─── 待分析文本 ───

Skip to content

Latest commit

 

History

History
246 lines (179 loc) · 9.98 KB

(实战)scrapy框架爬取豆瓣电影.md

File metadata and controls

246 lines (179 loc) · 9.98 KB

爬虫学习使用指南--scrapy框架

Auth: 王海飞

Data:2018-06-21

Email:779598160@qq.com

github:https://github.com/coco369/knowledge

爬取豆瓣电影前250的电影资源,地址(https://movie.douban.com/top250)

按照scrapy的处理流程可以整理如下操作:

1. items.py:设置数据存储模板,用于结构化数据

在items.py文件中定义字段,这些字段用来保存数据,方便后续的操作。

import scrapy


class DoubanItem(scrapy.Item):

    name = scrapy.Field()  # 电影名称
    year = scrapy.Field()  # 电影出片年份
    score = scrapy.Field()  # 评分
    director = scrapy.Field()  # 导演
    classification = scrapy.Field()  # 电影分类

2. spiders:爬虫目录,如:创建文件,编写爬虫规则。

a) 添加爬取规则属性rules,这个属性是一个列表,它可以包含多个Rule,每个Rule描述了那些链接需要抓取,那些不需要。这些rule可以有callback,也可以没有。

b) 爬虫的通常需要在一个网页里面爬去其他的链接,然后一层一层往下爬,scrapy提供了LinkExtractor类用于对网页链接的提取

LinkExtractor常用的参数有:

allow:提取满足正则表达式的链接
deny:排除正则表达式匹配的链接(优先级高于allow)
allow_domains:允许的域名(可以是str或list)deny_domains:排除的域名(可以是str或list)
restrict_xpaths:提取满足XPath选择条件的链接(可以是str或list)
restrict_css:提取满足css选择条件的链接(可以是str或list)
tags:提取指定标签下的链接,默认从a和area中提取(可以是str或list)
attrs:提取满足拥有属性的链接,默认为href(类型为list)
unique:链接是否去重(类型为boolean)
process_value:值处理函数(优先级大于allow)

案例代码如下:

from scrapy.selector import Selector
from scrapy.linkextractors import LinkExtractor
from scrapy.spiders import CrawlSpider, Rule

from dbspider.items import DoubanItem

class MovieSpider(CrawlSpider):
    name = 'douban'
	# 不在此允许范围内的域名就会被过滤
    allowed_domains = ['movie.douban.com']

    start_urls = ['https://movie.douban.com/top250']
    rules = (
        Rule(LinkExtractor(allow=(r'https://movie.douban.com/top250.*')), callback='parse_item'),
    )

    def parse_item(self, response):
        sel = Selector(response)
        item = DoubanItem()
        # 获取页面中电影名
        item['name'] = sel.xpath('//*[@id="content"]/div/div[1]/ol/li/div/div[2]/div[1]/a/span[1]/text()').extract()
        # 获取页面中电影的评分
        item['score'] = sel.xpath('//*[@id="content"]/div/div/ol/li/div/div[2]/div[2]/div/span[2]/text()').extract()

───

▶ [待完成任务]
请更新这篇 scrapy 教程中从“2. spiders:爬虫目录,如:创建文件,编写爬虫规则。”一直到“restrict_css:提取满足css选择条件的链接(可以是str或list)”的全部内容，把其中的“正则表达式”改为“正则”后重新写出。 以下数据与这篇 scrapy 教程彼此独立，属于另一份材料。

─── 所给数据 ───

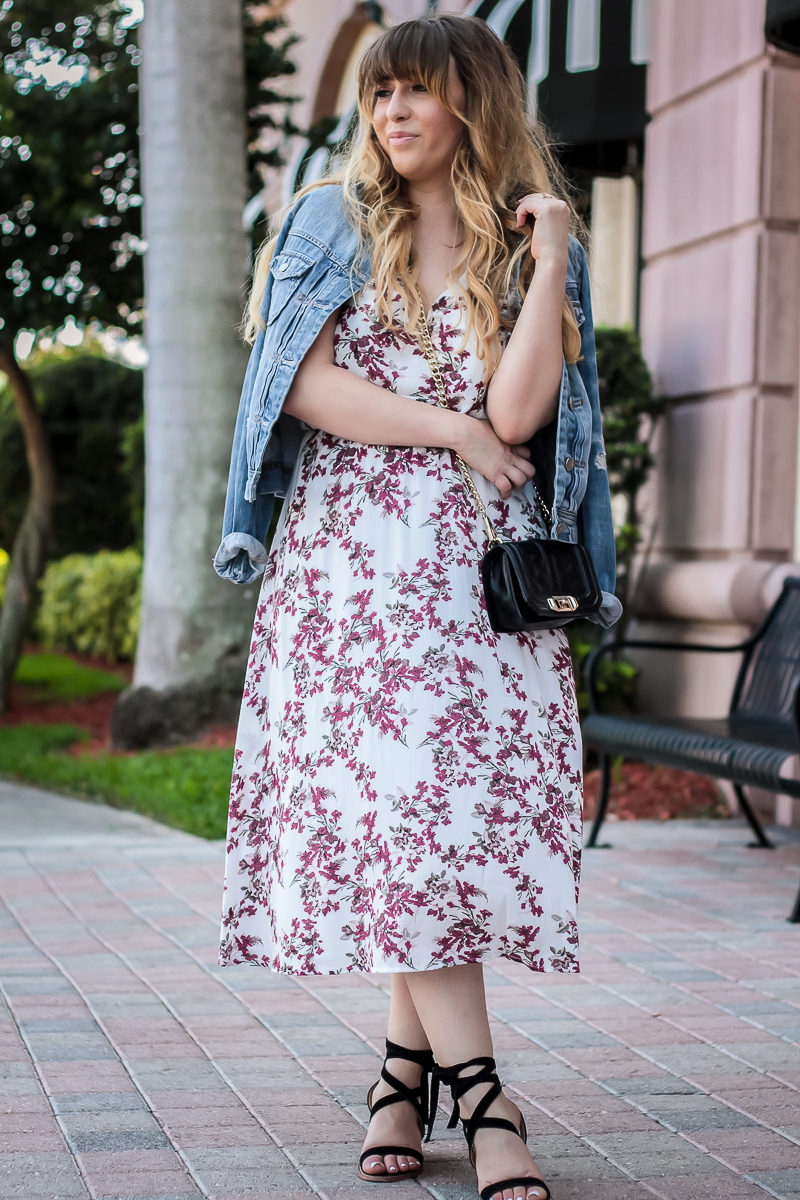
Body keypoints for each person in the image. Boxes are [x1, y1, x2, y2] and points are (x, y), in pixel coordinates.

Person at [214, 14, 620, 1200]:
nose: (391, 114)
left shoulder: (521, 237)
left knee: (430, 830)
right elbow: (302, 386)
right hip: (353, 569)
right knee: (405, 823)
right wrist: (444, 429)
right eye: (379, 93)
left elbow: (524, 411)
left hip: (483, 579)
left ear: (472, 105)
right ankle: (486, 1102)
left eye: (417, 94)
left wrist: (548, 260)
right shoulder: (327, 221)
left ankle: (401, 1072)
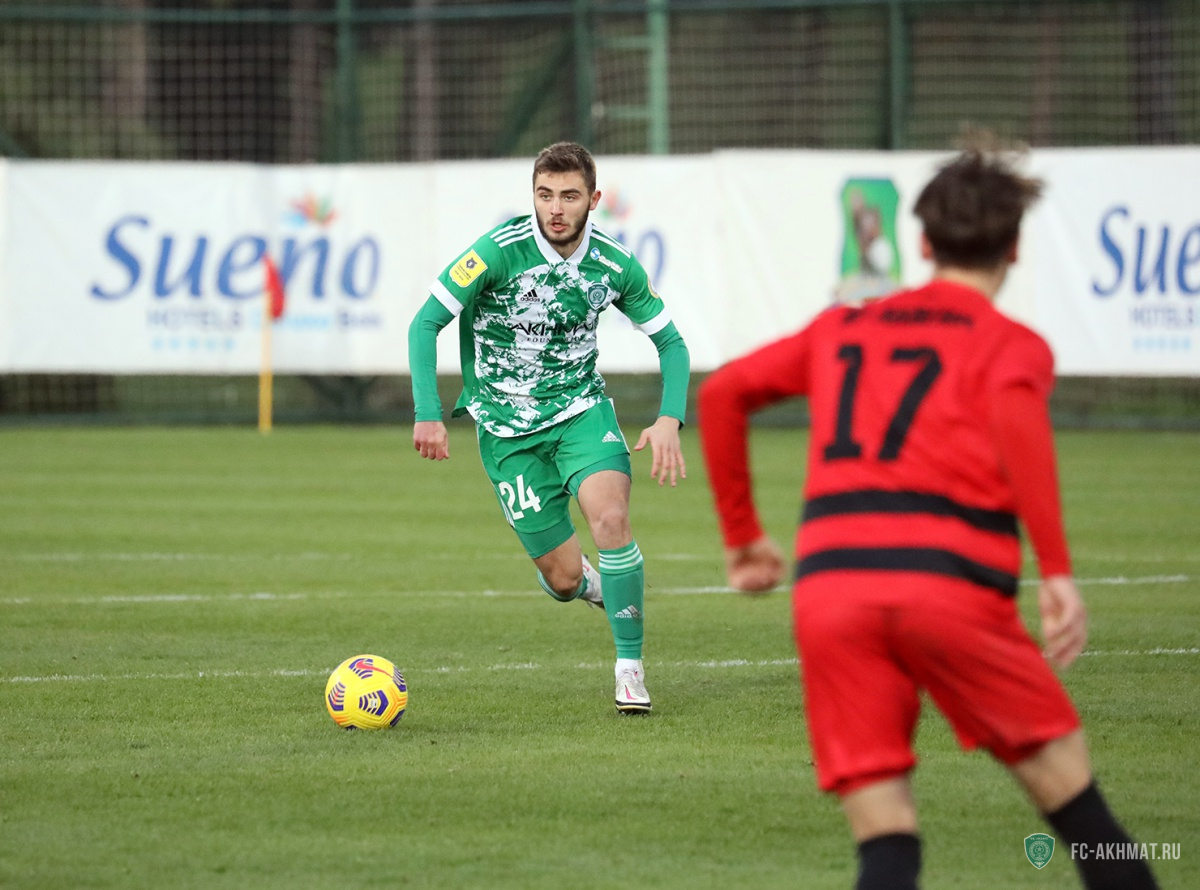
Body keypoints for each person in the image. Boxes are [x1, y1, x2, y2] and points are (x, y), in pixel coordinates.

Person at [697, 136, 1158, 889]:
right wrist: (1057, 572)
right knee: (1085, 820)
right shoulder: (1010, 345)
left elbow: (722, 395)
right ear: (1015, 247)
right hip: (950, 589)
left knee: (885, 842)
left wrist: (744, 535)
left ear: (920, 242)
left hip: (833, 595)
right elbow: (1019, 433)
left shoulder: (841, 327)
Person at [409, 141, 690, 714]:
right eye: (544, 195)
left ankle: (630, 669)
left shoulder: (614, 265)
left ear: (593, 200)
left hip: (581, 412)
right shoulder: (497, 251)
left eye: (569, 196)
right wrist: (428, 413)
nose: (555, 209)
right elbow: (425, 323)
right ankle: (589, 583)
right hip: (507, 431)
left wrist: (669, 417)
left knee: (611, 518)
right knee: (562, 581)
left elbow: (672, 343)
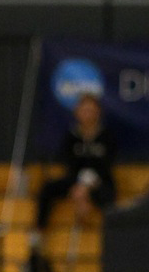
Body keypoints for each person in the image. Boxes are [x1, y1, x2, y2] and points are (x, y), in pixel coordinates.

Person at [35, 92, 117, 231]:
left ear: (98, 112)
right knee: (48, 188)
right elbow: (70, 164)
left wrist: (86, 187)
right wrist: (78, 185)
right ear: (77, 112)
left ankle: (108, 234)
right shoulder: (72, 136)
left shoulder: (106, 136)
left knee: (107, 195)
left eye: (91, 110)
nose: (87, 114)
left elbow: (105, 165)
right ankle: (37, 237)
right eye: (84, 110)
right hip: (74, 181)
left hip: (99, 182)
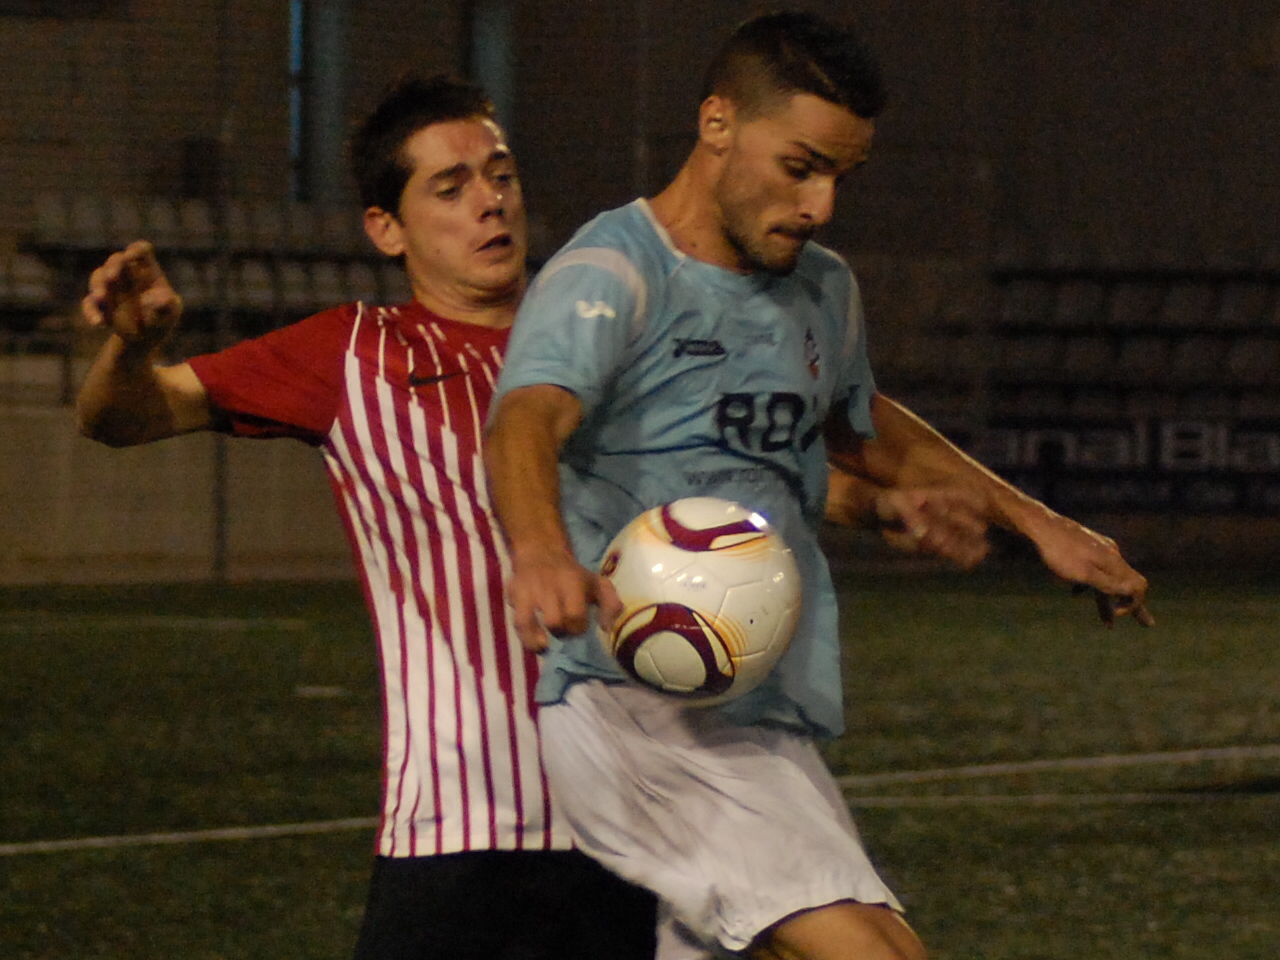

───

▶ [练习结果]
2. spiders:爬虫目录,如:创建文件,编写爬虫规则。

a) 添加爬取规则属性rules,这个属性是一个列表,它可以包含多个Rule,每个Rule描述了那些链接需要抓取,那些不需要。这些rule可以有callback,也可以没有。

b) 爬虫的通常需要在一个网页里面爬去其他的链接,然后一层一层往下爬,scrapy提供了LinkExtractor类用于对网页链接的提取

LinkExtractor常用的参数有:

allow:提取满足正则的链接
deny:排除正则匹配的链接(优先级高于allow)
allow_domains:允许的域名(可以是str或list)deny_domains:排除的域名(可以是str或list)
restrict_xpaths:提取满足XPath选择条件的链接(可以是str或list)
restrict_css:提取满足css选择条件的链接(可以是str或list)